··· Listed entries
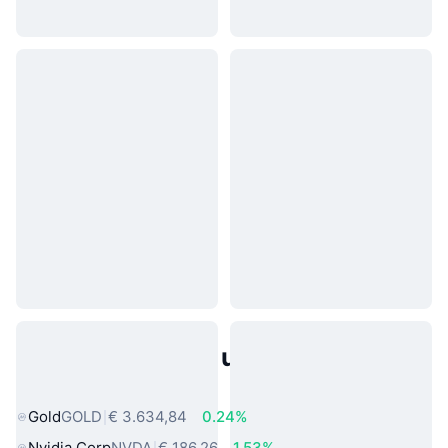
Populaire activa uit de echte
wereld
Gold
GOLD
€ 3.634,84
0.24%
Nvidia Corp
NVDA
€ 186,26
1.53%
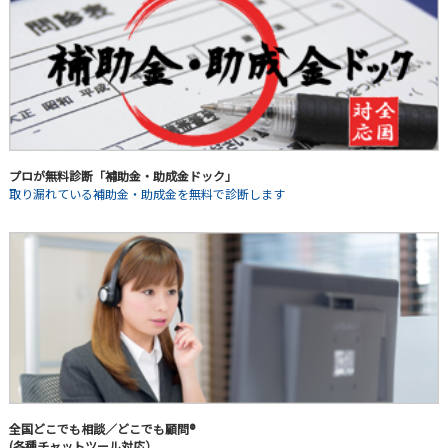
プロが無料診断「補助金・助成金ドック」
取り漏れている補助金・助成金を無料で診断します
全国どこでも相談／どこでも顧問®
(各種チャットツール対応）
······
## Goal of the exercise
Copy out the lines of text from all the entries word for word, and leave the pictures out.

## Finished exercise
Populaire activa uit de echte
wereld
Gold
GOLD
€ 3.634,84
0.24%
Nvidia Corp
NVDA
€ 186,26
1.53%
プロが無料診断「補助金・助成金ドック」
取り漏れている補助金・助成金を無料で診断します
全国どこでも相談／どこでも顧問®
(各種チャットツール対応）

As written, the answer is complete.